My Carolina (it might be a California) mantis molted while I was on vacation. It looks like it has wings now but it hasn't tried to fly yet.

He used to have a nice brown markings but he looks really pale since he molted.

Anyawy, I fed him some flies today and I was able to get a shot while he was in mid strike.

He's so fast that you can see motion blur even though I used a flash and high shutterspeed.







Here he is eating the fly.


----------



## sablechapter (Aug 26, 2006)

wow really nice picture

u should submit it to a contest or something


----------



## Rick (Aug 27, 2006)

That is a female and they can't fly.


----------



## chris_photo (Aug 27, 2006)

> That is a female and they can't fly.


Ahhhhh!

How can I tell the difference?


----------



## sean (Aug 27, 2006)

Hi chris... nice photo! If you look at the underside of the mantid's abdomen... you will be able to count 6 segments for a female and 8 for a male. Yours looks like it has 6. Also im not too sure with carolina mantids but a males wings would probably extend over and slightly past the abdomen as well.


----------



## chris_photo (Aug 27, 2006)

That's why I love this place. Everyone here is helpful, friendly and informative.

I like sharing my pictures here because you guys appreciate it more.  

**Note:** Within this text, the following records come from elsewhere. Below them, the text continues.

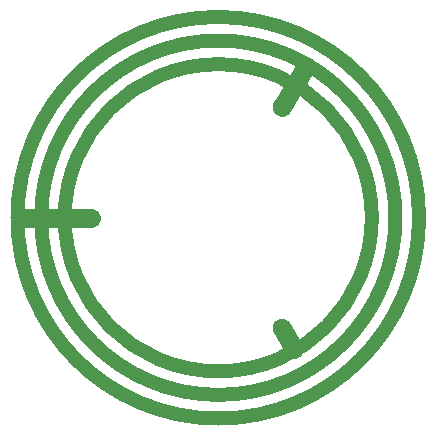
<source format=gbr>
%TF.GenerationSoftware,KiCad,Pcbnew,7.0.10*%
%TF.CreationDate,2024-03-15T11:40:28-04:00*%
%TF.ProjectId,new_base_inner,6e65775f-6261-4736-955f-696e6e65722e,rev?*%
%TF.SameCoordinates,Original*%
%TF.FileFunction,Copper,L1,Top*%
%TF.FilePolarity,Positive*%
%FSLAX46Y46*%
G04 Gerber Fmt 4.6, Leading zero omitted, Abs format (unit mm)*
G04 Created by KiCad (PCBNEW 7.0.10) date 2024-03-15 11:40:28*
%MOMM*%
%LPD*%
G01*
G04 APERTURE LIST*
%TA.AperFunction,NonConductor*%
%ADD10C,1.600000*%
%TD*%
%TA.AperFunction,NonConductor*%
%ADD11C,1.200000*%
%TD*%
%TA.AperFunction,ComponentPad*%
%ADD12C,1.600000*%
%TD*%
G04 APERTURE END LIST*
D10*
X55400000Y-59353000D02*
X56400000Y-61085000D01*
X55400000Y-40647000D02*
X57400000Y-37183000D01*
X39200000Y-50000000D02*
X33200000Y-50000000D01*
D11*
X63000000Y-50000000D02*
G75*
G03*
X37000000Y-50000000I-13000000J0D01*
G01*
X37000000Y-50000000D02*
G75*
G03*
X63000000Y-50000000I13000000J0D01*
G01*
X65000000Y-50000000D02*
G75*
G03*
X35000000Y-50000000I-15000000J0D01*
G01*
X35000000Y-50000000D02*
G75*
G03*
X65000000Y-50000000I15000000J0D01*
G01*
X67000000Y-50000000D02*
G75*
G03*
X33000000Y-50000000I-17000000J0D01*
G01*
X33000000Y-50000000D02*
G75*
G03*
X67000000Y-50000000I17000000J0D01*
G01*
D12*
%TO.P,J104,1,Pin_1*%
%TO.N,N/C*%
X39200000Y-50000000D03*
%TD*%
%TO.P,J106,1,Pin_1*%
%TO.N,N/C*%
X55400000Y-59353000D03*
%TD*%
%TO.P,J105,1,Pin_1*%
%TO.N,N/C*%
X55400000Y-40647000D03*
%TD*%
M02*

</source>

When I share them with non-invertebrate people, they cringe! :shock: :lol: 



> Hi chris... nice photo! If you look at the underside of the mantid's abdomen... you will be able to count 6 segments for a female and 8 for a male. Yours looks like it has 6. Also im not too sure with carolina mantids but a males wings would probably extend over and slightly past the abdomen as well.


----------



## sean (Aug 27, 2006)

Your welcome! Its nice to see these 'in action' photos... and everyone loves close ups!


----------



## Rick (Aug 27, 2006)

Most kinds of mantids I can tell male from female at first glance. You don't need to count segments when it comes to adults. Or at least I don't need to. Males are thinner and more petite. They have a long thin abdomen that ends in an upturned cup shape. Females are more heavily built with a short wide abdomen that ends in sort of a point. Those mantids like you have in your pic have another way, the females wings are short and incapable of flight.


----------



## Rob Byatt (Aug 28, 2006)

Chris,

nice photos mate. I'm interested to know what shutter speed you used ?

Rob


----------



## chris_photo (Aug 28, 2006)

> Chris,nice photos mate. I'm interested to know what shutter speed you used ?
> 
> Rob


1/200th...as fast as my camera would synch to the flash.


----------